> _TEXTE EXTRAIT_
Ah ! Le joli mois de mai
A cette époque, j’étais encore dans mon berceau ; ou plutôt, dans mon lit : à 19 heures, il fallait être couché.
J’ai découvert Mai-68, dix ans après le mois de mai de l’année 1968.
Aujourd’hui encore, mais... trente ans plus tard, je serais bien en peine d’en partager le ressac, les remous, les tourbillons et d’accompagner le retour de tous les enfants prodigues en commentaires de toutes sortes sur cette époque bénie entre toutes les époques : la seule, à leurs yeux.

Je pense aux discours qui ont été tenus et qui ont continué d’être débités ici et là, jusqu‘au milieu des années 70 ; je pense aussi à ceux qui les faisaient et les défaisaient tous ces discours, au gré des circonstances et de leurs humeurs.

> _JEU DE DONNÉES_
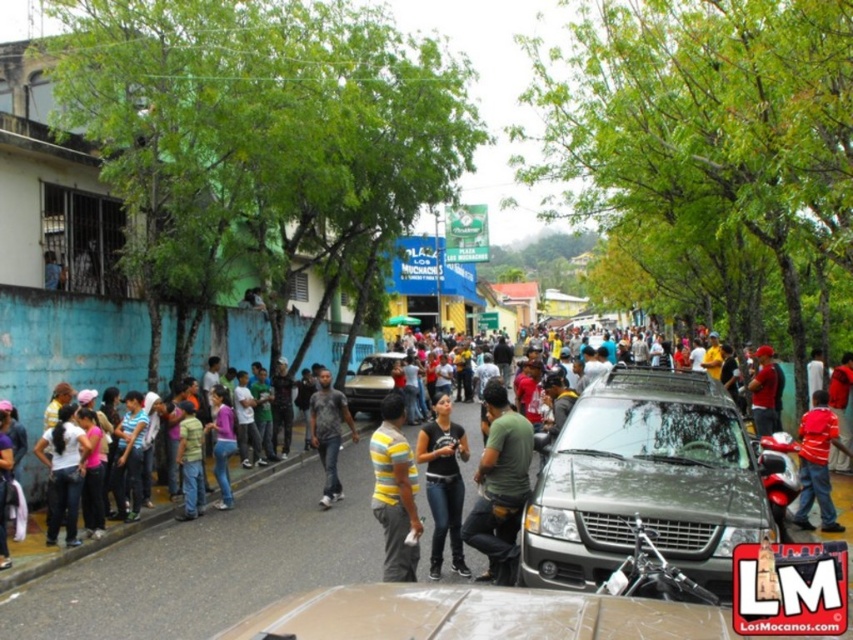
You are standing at the edge of the road in the lively street scene. You notice a person wearing a yellow striped shirt at center. Can you estimate the coordinates of this person relative to the scene?

The yellow striped shirt at center is located at coordinates point (393, 490).

You are a photographer standing on the sidewalk and want to take a photo of the yellow striped shirt at center and the black matte shirt at center. Which person should you focus on first if you want to capture both in the frame without moving the camera?

You should focus on the yellow striped shirt at center first because it is shorter than the black matte shirt at center, allowing you to frame both by adjusting the camera angle slightly upwards to include the taller person.

You are standing at the point labeled point (403, 410) and want to walk towards the point labeled point (334, 440). Which direction should you face to move directly towards your destination?

Since point (403, 410) is closer to the camera than point (334, 440), you should face towards the direction away from the camera to move directly towards point (334, 440).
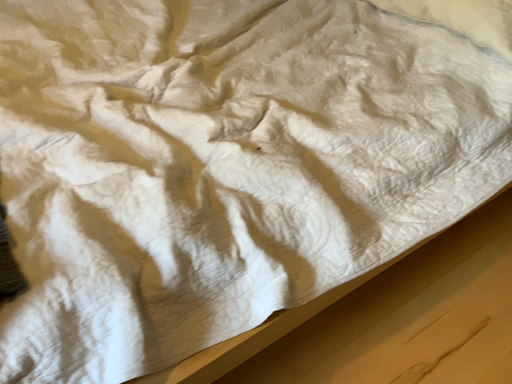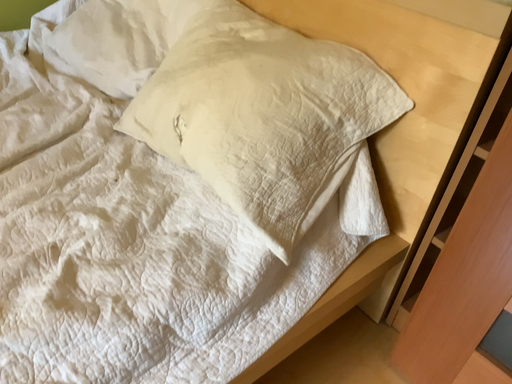
Question: Which way did the camera rotate in the video?

Choices:
 (A) rotated upward
 (B) rotated downward

Answer: (A)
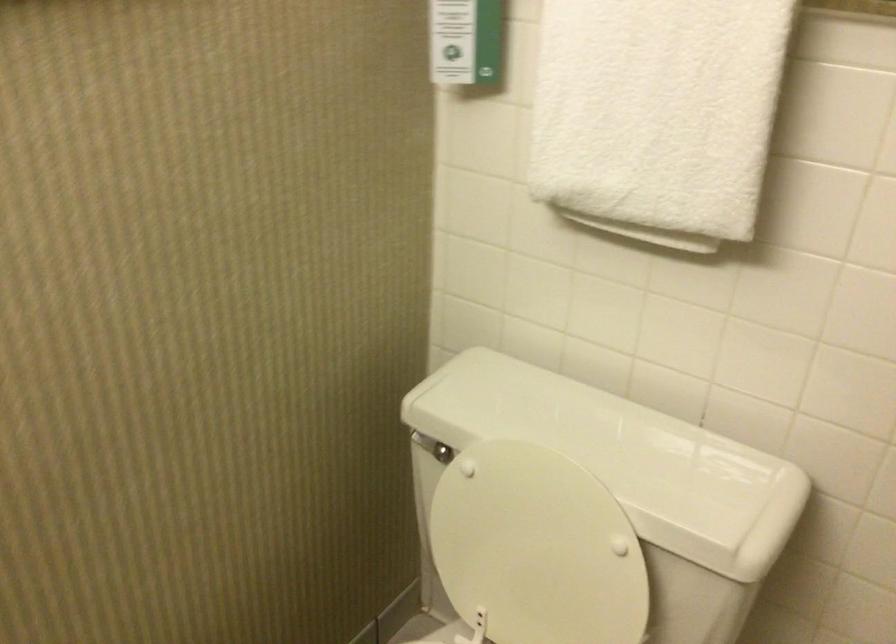
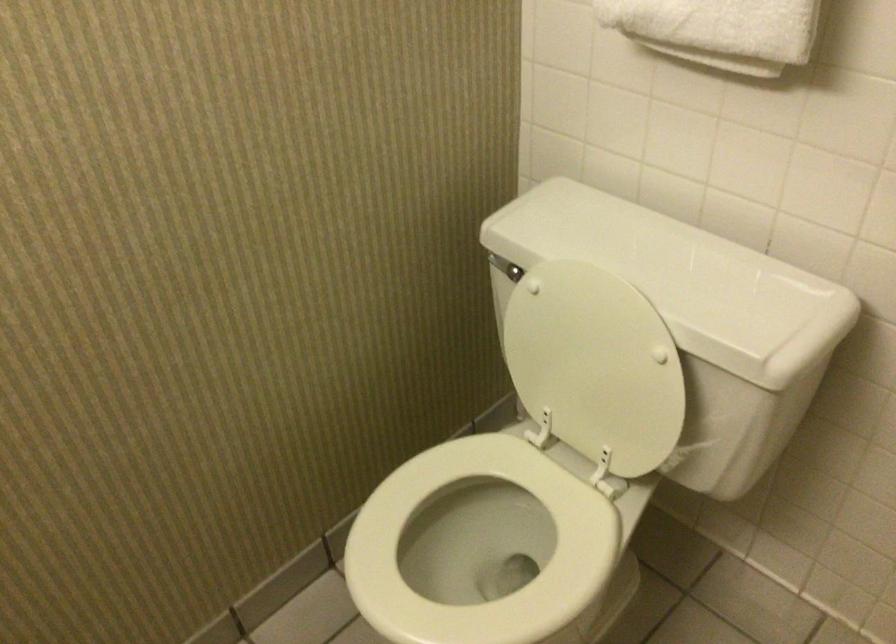
Question: Based on the continuous images, in which direction is the camera rotating? Reply with the corresponding letter.

Choices:
 (A) Left
 (B) Right
 (C) Up
 (D) Down

Answer: (A)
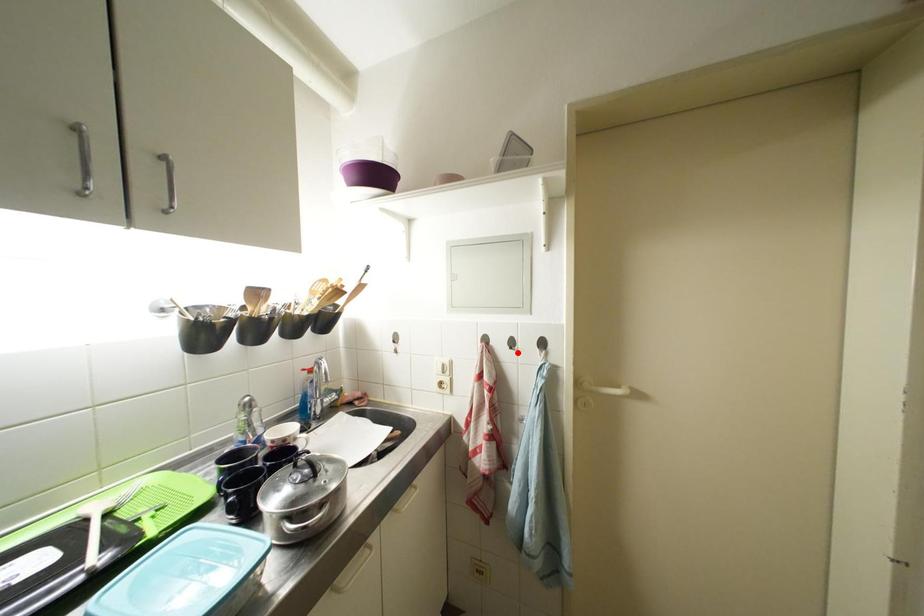
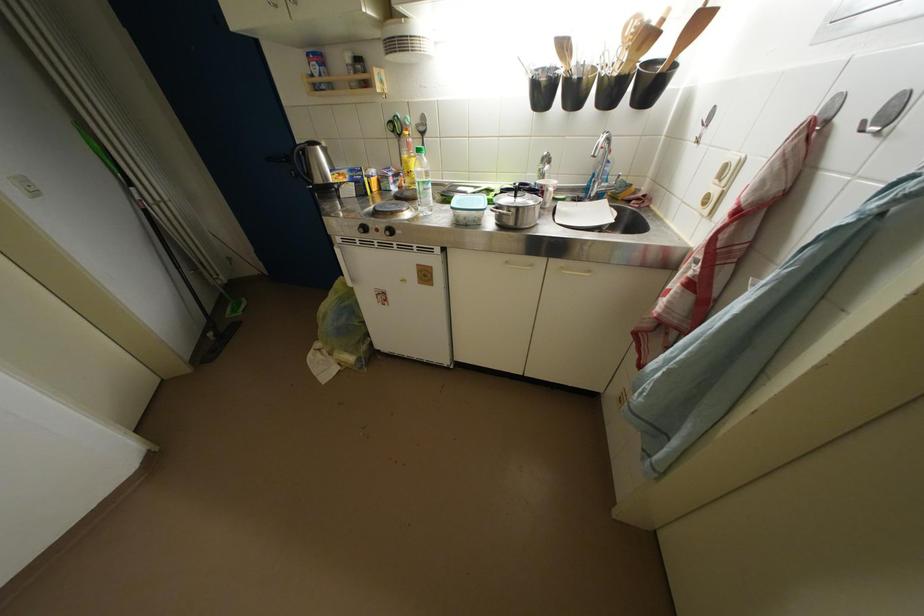
Find the pixel in the second image that matches the highlighted location in the first image.

(869, 132)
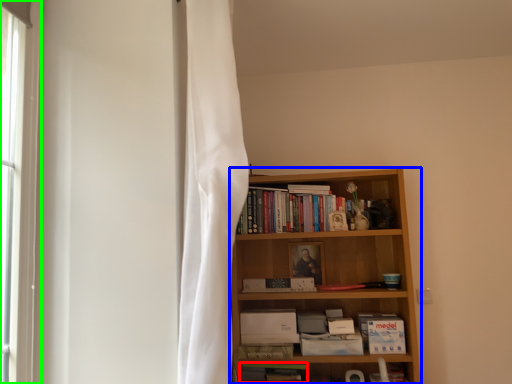
Question: Which object is positioned farthest from book (highlighted by a red box)? Select from bookcase (highlighted by a blue box) and bay window (highlighted by a green box).

Choices:
 (A) bookcase
 (B) bay window

Answer: (B)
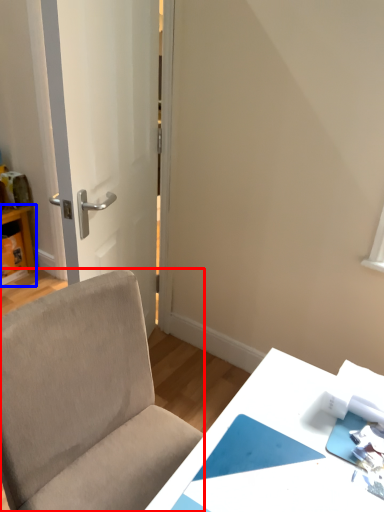
Question: Which of the following is the closest to the observer, chair (highlighted by a red box) or table (highlighted by a blue box)?

Choices:
 (A) chair
 (B) table

Answer: (A)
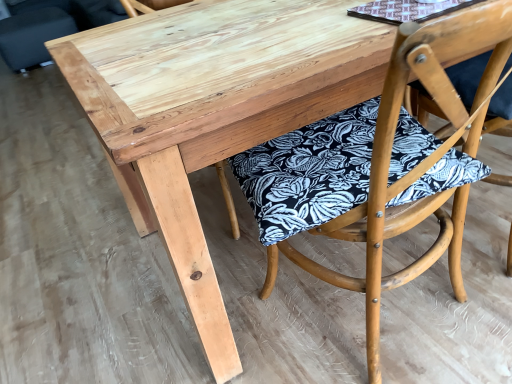
At what (x,y) coordinates should I click in order to perform the action: click on wooden chair with floral cushion at lower right. Please return your answer as a coordinate pair (x, y). Looking at the image, I should click on (417, 165).

What do you see at coordinates (417, 165) in the screenshot? The width and height of the screenshot is (512, 384). I see `wooden chair with floral cushion at lower right` at bounding box center [417, 165].

In order to face wooden chair with floral cushion at lower right, should I rotate leftwards or rightwards?

It's best to rotate right around 16.214 degrees.

At what (x,y) coordinates should I click in order to perform the action: click on wooden chair with floral cushion at lower right. Please return your answer as a coordinate pair (x, y). The width and height of the screenshot is (512, 384). Looking at the image, I should click on (417, 165).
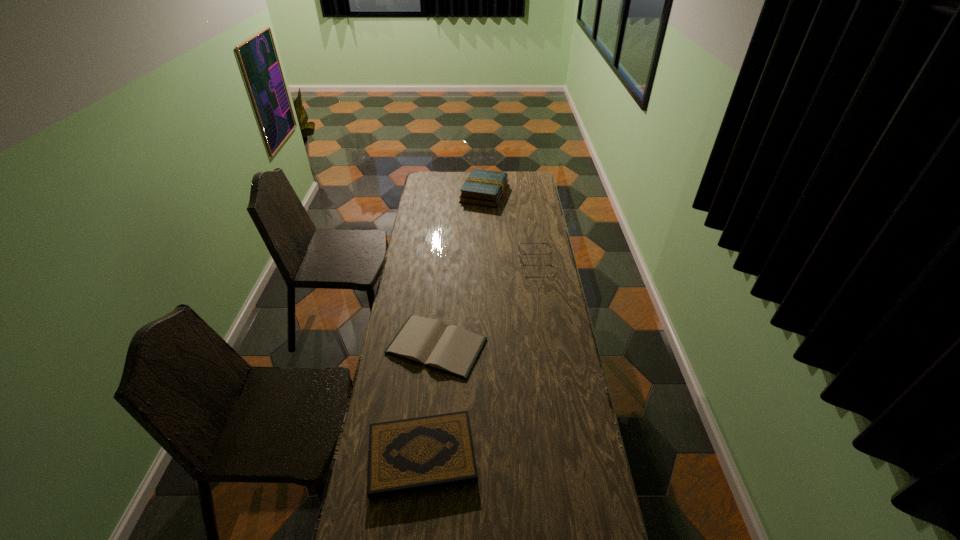
This screenshot has width=960, height=540. I want to click on free spot located on the front-facing side of the third shortest object, so pos(456,259).

You are a GUI agent. You are given a task and a screenshot of the screen. Output one action in this format:
    pyautogui.click(x=<x>, y=<y>)
    Task: Click on the vacant position located on the front-facing side of the third shortest object
    
    Given the screenshot: What is the action you would take?
    pyautogui.click(x=469, y=259)

Locate an element on the screen. The width and height of the screenshot is (960, 540). vacant space located on the right of the second tallest hardback book is located at coordinates (543, 456).

You are a GUI agent. You are given a task and a screenshot of the screen. Output one action in this format:
    pyautogui.click(x=<x>, y=<y>)
    Task: Click on the free space located 0.130m on the front of the second farthest hardback book
    The height and width of the screenshot is (540, 960).
    Given the screenshot: What is the action you would take?
    pyautogui.click(x=430, y=411)

Where is `object situated at the far edge`? This screenshot has width=960, height=540. object situated at the far edge is located at coordinates (482, 187).

Identify the location of object present at the right edge. 519,242.

Locate an element on the screen. vacant space at the left edge of the desktop is located at coordinates (430, 242).

Locate an element on the screen. vacant area at the right edge of the desktop is located at coordinates (605, 537).

The width and height of the screenshot is (960, 540). In order to click on free location at the far left corner of the desktop in this screenshot , I will do `click(424, 185)`.

Image resolution: width=960 pixels, height=540 pixels. I want to click on vacant region between the nearest object and the third shortest object, so click(x=479, y=357).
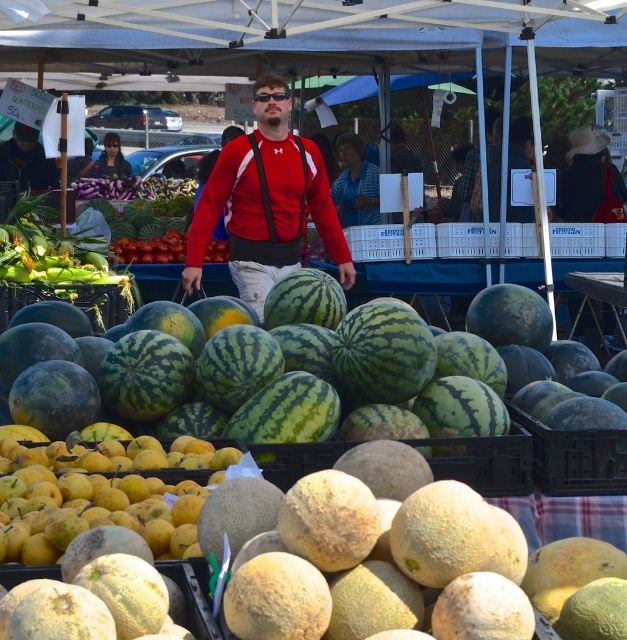
Question: Is the position of green striped watermelon at center less distant than that of matte red jacket at center?

Choices:
 (A) yes
 (B) no

Answer: (A)

Question: Which point is farther to the camera?

Choices:
 (A) green striped watermelon at center
 (B) matte red jacket at center

Answer: (B)

Question: Which of the following is the closest to the observer?

Choices:
 (A) green striped watermelon at center
 (B) matte red jacket at center

Answer: (A)

Question: Can you confirm if green striped watermelon at center is thinner than matte red jacket at center?

Choices:
 (A) no
 (B) yes

Answer: (A)

Question: From the image, what is the correct spatial relationship of green striped watermelon at center in relation to matte red jacket at center?

Choices:
 (A) below
 (B) above

Answer: (A)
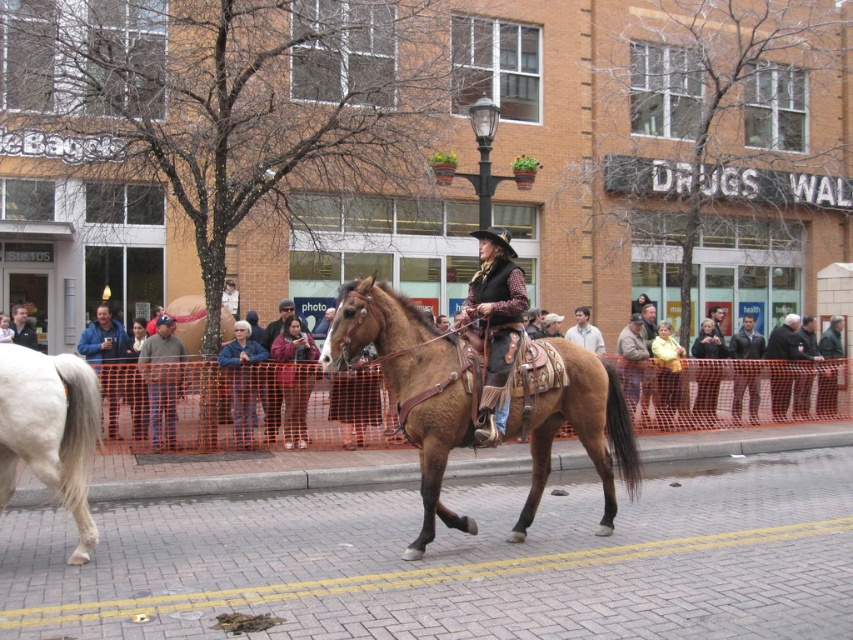
Question: Which point is farther to the camera?

Choices:
 (A) leather vest at center
 (B) leather jacket at center
 (C) blue denim jacket at center

Answer: (B)

Question: Can you confirm if leather vest at center is positioned below leather jacket at center?

Choices:
 (A) yes
 (B) no

Answer: (B)

Question: Based on their relative distances, which object is farther from the leather jacket at center?

Choices:
 (A) leather vest at center
 (B) blue denim jacket at center

Answer: (A)

Question: Is leather jacket at center smaller than blue denim jacket at center?

Choices:
 (A) yes
 (B) no

Answer: (B)

Question: Which object is the farthest from the brown leather horse at center?

Choices:
 (A) leather vest at center
 (B) blue denim jacket at center

Answer: (B)

Question: Does white glossy horse at left have a larger size compared to leather vest at center?

Choices:
 (A) yes
 (B) no

Answer: (A)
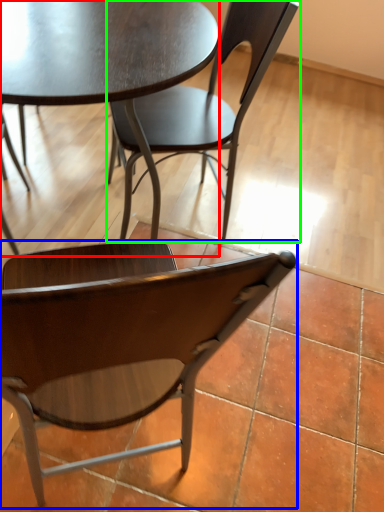
Question: Estimate the real-world distances between objects in this image. Which object is farther from coffee table (highlighted by a red box), chair (highlighted by a blue box) or chair (highlighted by a green box)?

Choices:
 (A) chair
 (B) chair

Answer: (A)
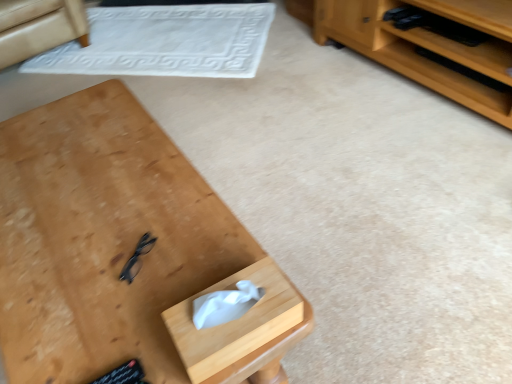
Question: Is wooden desk at center taller than white textured mat at upper center?

Choices:
 (A) yes
 (B) no

Answer: (A)

Question: Would you say wooden desk at center is a long distance from white textured mat at upper center?

Choices:
 (A) no
 (B) yes

Answer: (B)

Question: Is wooden desk at center surrounding white textured mat at upper center?

Choices:
 (A) yes
 (B) no

Answer: (B)

Question: From a real-world perspective, is wooden desk at center positioned over white textured mat at upper center based on gravity?

Choices:
 (A) yes
 (B) no

Answer: (A)

Question: Considering the relative positions of wooden desk at center and white textured mat at upper center in the image provided, is wooden desk at center to the left of white textured mat at upper center from the viewer's perspective?

Choices:
 (A) no
 (B) yes

Answer: (A)

Question: Is wooden desk at center thinner than white textured mat at upper center?

Choices:
 (A) yes
 (B) no

Answer: (A)

Question: Is white textured mat at upper center not within wooden tissue box at lower center?

Choices:
 (A) no
 (B) yes

Answer: (B)

Question: Does white textured mat at upper center have a greater height compared to wooden tissue box at lower center?

Choices:
 (A) yes
 (B) no

Answer: (B)

Question: Is white textured mat at upper center further to camera compared to wooden tissue box at lower center?

Choices:
 (A) yes
 (B) no

Answer: (A)

Question: Is there a large distance between white textured mat at upper center and wooden tissue box at lower center?

Choices:
 (A) yes
 (B) no

Answer: (A)

Question: Is white textured mat at upper center bigger than wooden tissue box at lower center?

Choices:
 (A) yes
 (B) no

Answer: (A)

Question: From the image's perspective, is white textured mat at upper center located above wooden tissue box at lower center?

Choices:
 (A) no
 (B) yes

Answer: (B)

Question: Considering the relative sizes of wooden desk at center and wooden tissue box at lower center in the image provided, is wooden desk at center wider than wooden tissue box at lower center?

Choices:
 (A) yes
 (B) no

Answer: (A)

> _OBJECTIF_
Recopiez mot pour mot l'intégralité du texte consacré à Mai-68. Appuyez-vous exclusivement sur le texte, sans recourir à la liste.

> _RÉPONSE ATTENDUE_
Ah ! Le joli mois de mai
A cette époque, j’étais encore dans mon berceau ; ou plutôt, dans mon lit : à 19 heures, il fallait être couché.
J’ai découvert Mai-68, dix ans après le mois de mai de l’année 1968.
Aujourd’hui encore, mais... trente ans plus tard, je serais bien en peine d’en partager le ressac, les remous, les tourbillons et d’accompagner le retour de tous les enfants prodigues en commentaires de toutes sortes sur cette époque bénie entre toutes les époques : la seule, à leurs yeux.

Je pense aux discours qui ont été tenus et qui ont continué d’être débités ici et là, jusqu‘au milieu des années 70 ; je pense aussi à ceux qui les faisaient et les défaisaient tous ces discours, au gré des circonstances et de leurs humeurs.